Mung beans contain protease inhibitors, a type of chemical that is used in antiviral drugs to treat HIV. Protease inhibitors block and prevent formation of tumor cells and slow the replication of certain cancers such as breast cancer.
I also shared my way of sprouting mung beans and one of my favourite recipes in the last post. When making mung bean sprouts, it could be smart to make twice the amount needed. They can be kept in the refrigerator for a few days. This is so that different dishes can be tried out. Raw mung bean sprouts are fresh and crunchy, and they have a delicate sweet nutty taste.
Mung beans are part of the legume family and are a good source of protein. Like all legumes, mung beans are very high in soluble dietary fibre.
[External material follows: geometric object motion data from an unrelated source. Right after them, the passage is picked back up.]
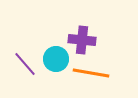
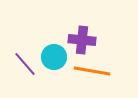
cyan circle: moved 2 px left, 2 px up
orange line: moved 1 px right, 2 px up
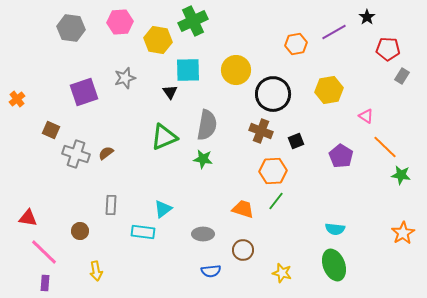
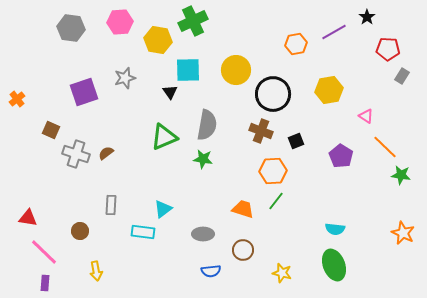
orange star at (403, 233): rotated 15 degrees counterclockwise
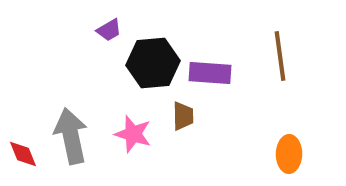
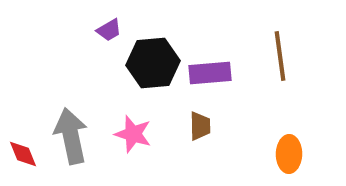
purple rectangle: rotated 9 degrees counterclockwise
brown trapezoid: moved 17 px right, 10 px down
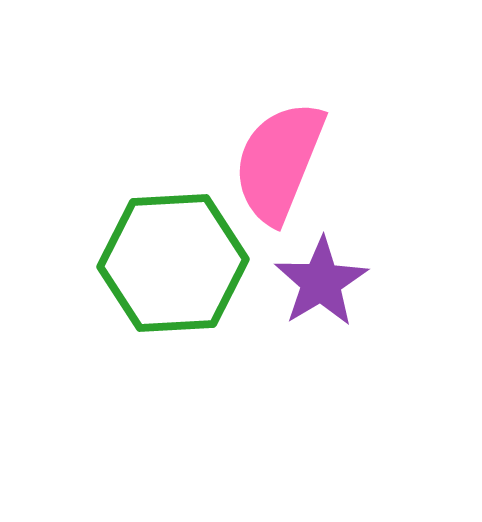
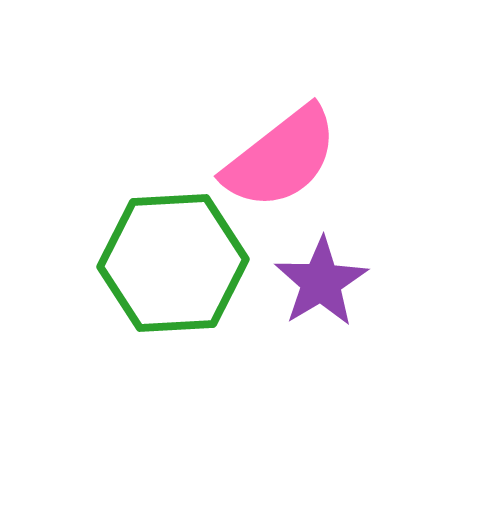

Foods rich in soluble dietary fibers are shown to help lower LDL cholesterol (bad cholesterol) by encouraging the production of LDL receptors that are responsible for removing excess LDL cholesterol out of the blood stream.
When sprouted, mung beans contain vitamin C that is not found in the bean itself.
mung beans are rich in the following nutrients : protein, vitamin C, folic acid or folate, iron, zinc, potassium, magnesium, copper, manganese, phosphorus, thiamine.
How to sprout:
Wash mung thoroughly in hot water then soak them at the room temperature, and preferably in the darker room. If the beans have been under the day light at least five hours, then transfer the bowl into the darker place on the next morning. If the beans are soaked overnight first, then leave them near the window during the next day. In total, 25-35 hours should do the job. The sprouts can be stored in the fridge for up to 5 days.